そこで、今回はフレックスタイム制のメリットとデメリットをご紹介します。
また、フレックスタイム制を取り入れるために行っておくべきことや、注意点などもご紹介しましょう。
興味がある方や従業員の健康管理を行っている衛生管理者の方は、ぜひこの記事を読んでみてくださいね。

目次

  1. フレックスタイム制とはどんな制度?
  2. フレックスタイム制のメリットデメリットとは?
  3. 失敗しないフレックスタイム制の導入方法とは?
  4. おわりに

1.フレックスタイム制とはどんな制度?

フレックスタイムとは、「1か月間の勤務時間を定め、従業員が自分の好きな時間に出社・退社できる制度」です。
日本では、ほとんどの会社で始業時間と終業時間が決められています。
また、どの会社もほぼ同じ時間に始業するでしょう。
社員の勤務時間が同じならば、管理する方は楽です。
しかし、受け持っている仕事によっては終業時間近くにならないと、仕事がほとんどないというケースもあるでしょう。
また、通勤ラッシュも同じ時間に仕事が始まる会社が多いからこそ起こるへい害です。
さらに、平日に用事ができた場合は、遅刻や早退をしなければなりません。
また、経営者側としても残業する従業員が多ければ、残業代がかさむというデメリットもあります。
フレックスタイム制を導入すれば、従業員は自分の働きやすい時間や仕事が集中する時間に合わせて出勤できるのです。
また、1か月の間「これだけの時間働きなさい」と定められた時間分働けばよいので、働く時間もある程度調整できるでしょう。

2.フレックスタイム制のメリットデメリットとは?

さて、一見するとメリット満載のフレックスタイム制ですが、デメリットもあります。
この項では、フレックスタイム制のメリットをもう少し詳しく説明するとともに、デメリットもご紹介しましょう。

2-1.フレックスタイム制のメリット

フレックスタイム制のメリットは、前述したもののほかに残業代の軽減があげられます。
たとえば、仕事のピークが16時45分~18時半にくる従業員が9時から出勤していれば、残業代が発生するのです。
しかし、フレックスタイム制にして12時ごろから出勤した場合は、残業代は発生しません。
従業員も、むだに暇な時間を会社で過ごさずに済みます。
また、従業員が精神的に余裕を持って仕事に取り組めるようにもなるのです。
通勤ラッシュに巻きこまれずに済むだけで、前向きな気持ちで仕事に取り組める方も多いでしょう。
さらに、平日にしかできない用事ができた場合も有休を使わずに済むのです。

2-2.フレックスタイム制のデメリットとは?

フレックスタイム制を導入すると、社員の管理が大変になります。
いくらフレックスタイム制とはいえ、22時を超えて仕事をしている場合は深夜勤務手当を払う必要があるのです。

------------------------------------------------------------

設問一覧 ▸
[1] 本文によると、22時を超えて仕事をしている場合に支払う必要があるものは何か。
[2] 本文のうち、「フレックスタイムとは、「1か」で始まり「に合わせて出勤できるのです。」で終わる箇所を一字一句変えずに返せ。
[3] 本文の内容を2文で要約せよ。

(保存済みデータの記録)

------------------------------------------------------------

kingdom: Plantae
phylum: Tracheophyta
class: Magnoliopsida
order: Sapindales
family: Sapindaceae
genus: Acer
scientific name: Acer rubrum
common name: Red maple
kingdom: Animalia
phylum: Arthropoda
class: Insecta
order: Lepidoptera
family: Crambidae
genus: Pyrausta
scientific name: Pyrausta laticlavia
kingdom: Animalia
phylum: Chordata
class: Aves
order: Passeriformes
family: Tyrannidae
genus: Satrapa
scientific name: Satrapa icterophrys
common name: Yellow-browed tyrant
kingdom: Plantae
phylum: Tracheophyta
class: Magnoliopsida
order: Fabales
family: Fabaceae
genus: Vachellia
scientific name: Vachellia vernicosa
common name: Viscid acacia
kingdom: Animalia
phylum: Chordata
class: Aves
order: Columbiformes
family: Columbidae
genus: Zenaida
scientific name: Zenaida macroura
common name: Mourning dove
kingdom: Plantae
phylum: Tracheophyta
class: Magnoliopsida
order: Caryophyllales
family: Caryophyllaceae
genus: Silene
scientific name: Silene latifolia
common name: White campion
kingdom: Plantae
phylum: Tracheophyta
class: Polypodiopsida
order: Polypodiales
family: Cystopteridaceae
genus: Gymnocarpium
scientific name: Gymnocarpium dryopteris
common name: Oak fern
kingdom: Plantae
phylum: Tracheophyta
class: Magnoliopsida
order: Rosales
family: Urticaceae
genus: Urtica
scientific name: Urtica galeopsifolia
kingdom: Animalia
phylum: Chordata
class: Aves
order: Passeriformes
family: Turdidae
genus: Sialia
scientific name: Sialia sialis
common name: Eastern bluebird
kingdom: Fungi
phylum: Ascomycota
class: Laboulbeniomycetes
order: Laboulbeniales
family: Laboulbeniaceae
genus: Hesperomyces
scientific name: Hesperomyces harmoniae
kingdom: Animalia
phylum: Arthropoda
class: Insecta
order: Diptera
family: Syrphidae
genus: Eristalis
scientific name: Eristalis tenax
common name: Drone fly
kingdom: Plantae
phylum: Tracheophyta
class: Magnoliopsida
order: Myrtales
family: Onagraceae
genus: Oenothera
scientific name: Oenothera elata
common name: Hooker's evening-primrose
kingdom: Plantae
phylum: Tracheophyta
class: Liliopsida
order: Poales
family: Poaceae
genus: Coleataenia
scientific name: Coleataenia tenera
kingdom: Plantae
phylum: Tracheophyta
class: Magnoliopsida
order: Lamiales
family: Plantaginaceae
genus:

------------------------------------------------------------

本演習の解答 ▸
[1] 深夜勤務手当

[2]
フレックスタイムとは、「1か月間の勤務時間を定め、従業員が自分の好きな時間に出社・退社できる制度」です。
日本では、ほとんどの会社で始業時間と終業時間が決められています。
また、どの会社もほぼ同じ時間に始業するでしょう。
社員の勤務時間が同じならば、管理する方は楽です。
しかし、受け持っている仕事によっては終業時間近くにならないと、仕事がほとんどないというケースもあるでしょう。
また、通勤ラッシュも同じ時間に仕事が始まる会社が多いからこそ起こるへい害です。
さらに、平日に用事ができた場合は、遅刻や早退をしなければなりません。
また、経営者側としても残業する従業員が多ければ、残業代がかさむというデメリットもあります。
フレックスタイム制を導入すれば、従業員は自分の働きやすい時間や仕事が集中する時間に合わせて出勤できるのです。

[3] フレックスタイム制は1か月間の勤務時間を定め、従業員が自分の好きな時間に出社・退社できる制度であり、残業代の軽減、通勤ラッシュに巻きこまれずに済むこと、平日の用事に有休を使わずに済むことなどのメリットがある。一方で、導入すると社員の管理が大変になり、22時を超えて仕事をしている場合は深夜勤務手当を払う必要がある。